In October 2020, when The New York Times printed a massive Sunday article based on years of Trump family tax documents, it was said that an anonymous source provided the information for the investigative report, which went on to win the Pulitzer Prize. 

Nearly a year later, former President Donald Trump's niece, Mary Trump, published a book, "Too Much and Not Enough: How My Family Created the World's Most Dangerous Man," and admitted that she was the one who gave the Times the Trump family tax documents two years prior.

An enraged Donald then sued both his niece and The New York Times for $100 million and called the release of the tax information an "insidious plot" against him (via The New York Times). Donald also claimed that Mary was in breach of contract for a confidentiality agreement she signed back in 1999 after the former president's father, Fred Trump, died. 

Now, it seems there's been some court action on that lawsuit.

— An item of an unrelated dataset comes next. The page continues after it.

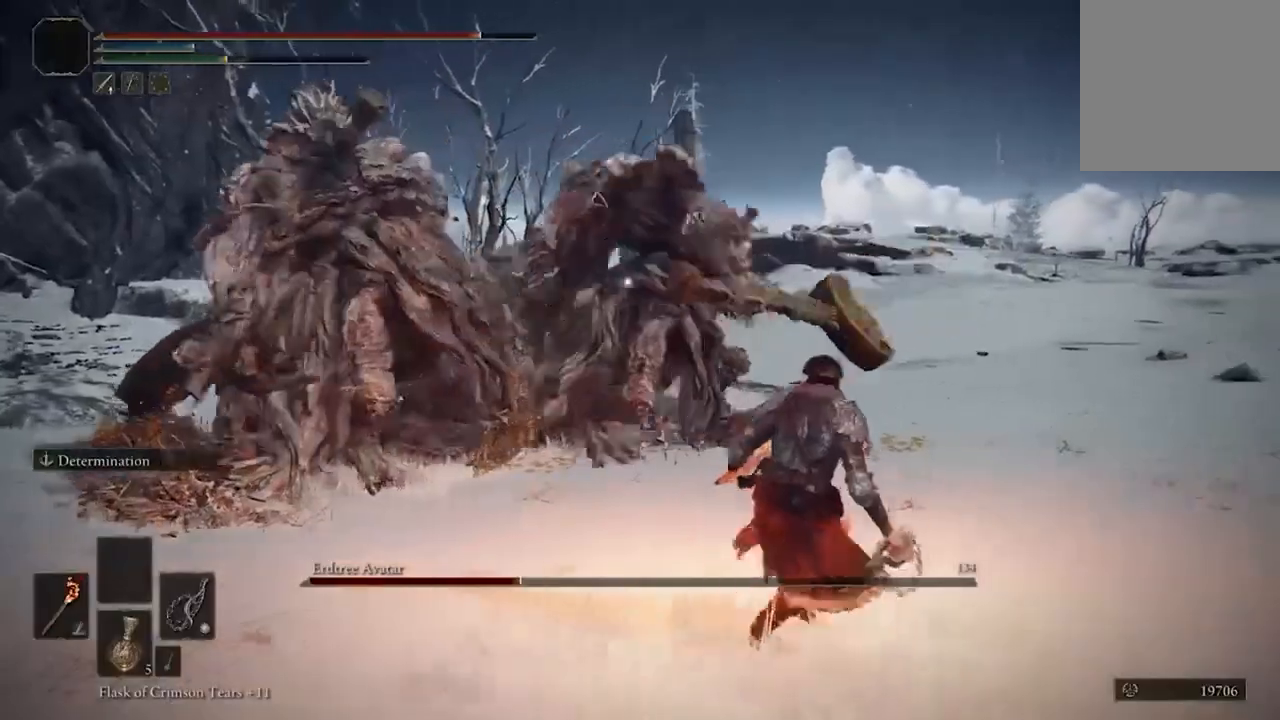
{"buttons": [], "left_stick": "right", "right_stick": "center", "events": [[133, "B", "up"]]}
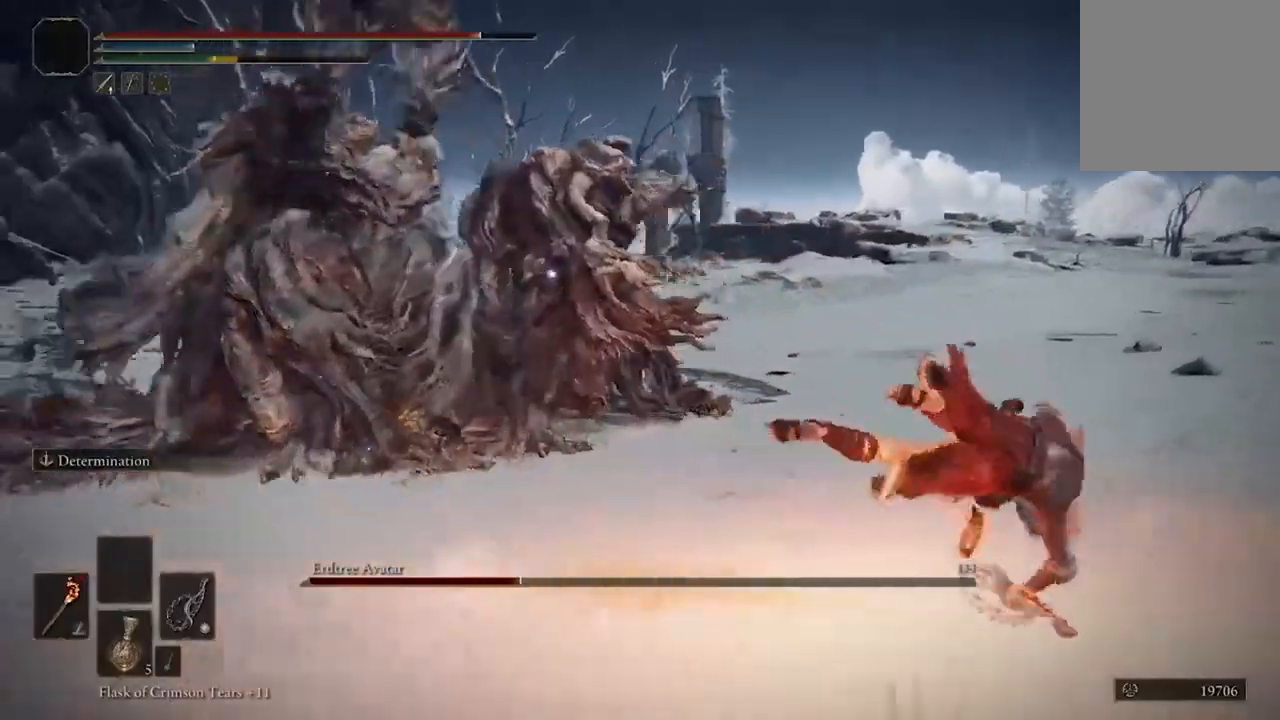
{"buttons": [], "left_stick": "right", "right_stick": "center", "events": [[133, "B", "down"], [267, "B", "up"]]}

Mary Trump seeks to have Donald Trump's lawsuit dismissed

In a Dec. 2, 2021 court filing, Mary Trump and her attorney asked to have Donald Trump's lawsuit against her dismissed, claiming that Donald is trying to violate his niece's First Amendment right to free speech and that he often does that to people by filing lawsuit after lawsuit.

"This baseless case should be dismissed because it is a frivolous attempt to punish Mary Trump and Pulitzer Prize-winning journalists for publishing truthful information of great public concern about former President Trump," wrote Theodore J. Boutrous Jr., Mary's attorney (via the New York Post). "Mr. Trump has a long history of filing lawsuits simply to chill freedom of speech and of the press, and this is more of the same. The First Amendment and New York law forbid such abusive lawsuits."

The court filing went further into how Donald's lawsuit violates both the Constitution and New York State's Strategic Lawsuit Against Public Participation (SLAPP) Laws, with Mary's lawyer claiming that Donald's suit was "a transparent effort to punish his niece and these journalists for disseminating truthful information of great public interest concerning Mr. Trump's fitness for the office and aspects of his personal and financial history that he had long sought to hide, to chill them and others from reporting on such information in the future."

As of this writing, there is no word on when a judge will rule on this motion to dismiss Donald's suit.